With River sorted, I slipped out to the balcony to cultivate. Following the techniques laid out in Fundamentals of Water-Attribute Spells, I attempted to condense a water-arrow. But at the Fourth Tier of Qi Refinement, my spiritual energy surged through my meridians like a bull in a china shop — several times I nearly turned the balcony cactus into a pin cushion. That cactus was now a "Soul-Piercing Grass," mind you; a single prick would leave a person buzzing with energy for a full day. Last time Jade Lin caught a spine, she'd been out in the living room doing square-dance aerobics at midnight.

"Focus!" the system elder snapped impatiently. "Imagine you're scaling a fish — keep your hands steady!"

I drew a slow breath and visualised my spiritual energy as a sharp, precise blade. It worked — the water-arrow forming at my fingertip became noticeably more stable. I wasn't at the level of hitting whatever I aimed at, not yet, but at least I'd stopped being a danger to myself.
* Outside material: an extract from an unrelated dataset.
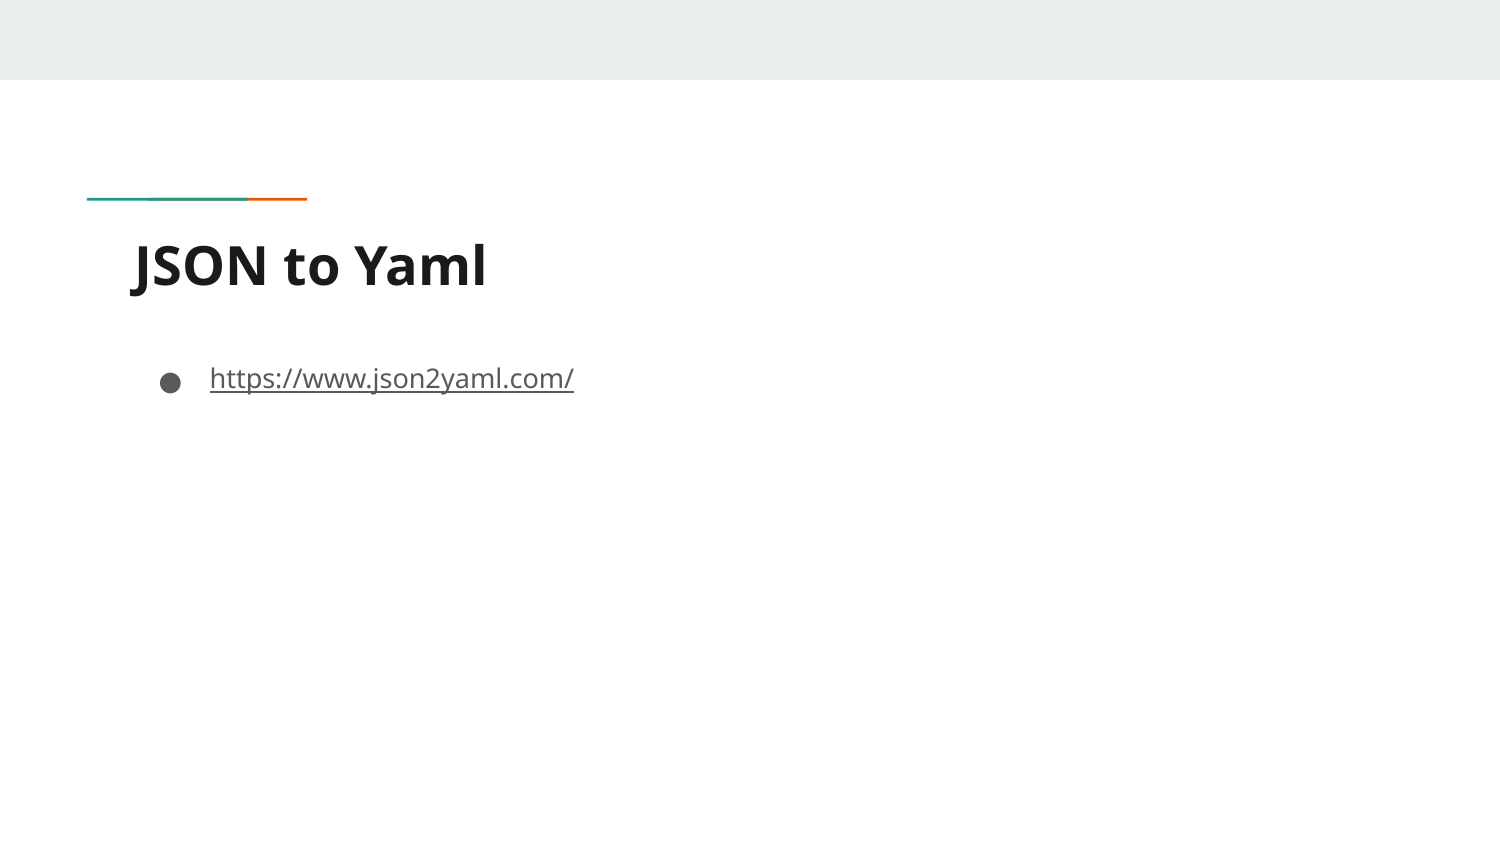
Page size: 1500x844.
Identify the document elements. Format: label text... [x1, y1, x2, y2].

title JSON to Yaml [119, 216, 1381, 305]
list https://www.json2yaml.com/ [119, 341, 1381, 712]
Ding! Water-Arrow proficiency increased to 20%. Preliminary grasp of precision targeting achieved.

I was just feeling rather pleased with myself when Old Zhang's coughing drifted up from below, accompanied by the rhythmic tap tap tap of his walking stick on the ground. I leaned over the railing for a look. Old Zhang was down at the stone table with a few other retirees playing chess. His walking stick knocked idly against one of the stone stool legs, producing a crisp, clear ring — and it hit me: those stone stools were carved from solid ink jade. I'd always assumed they were ordinary marble.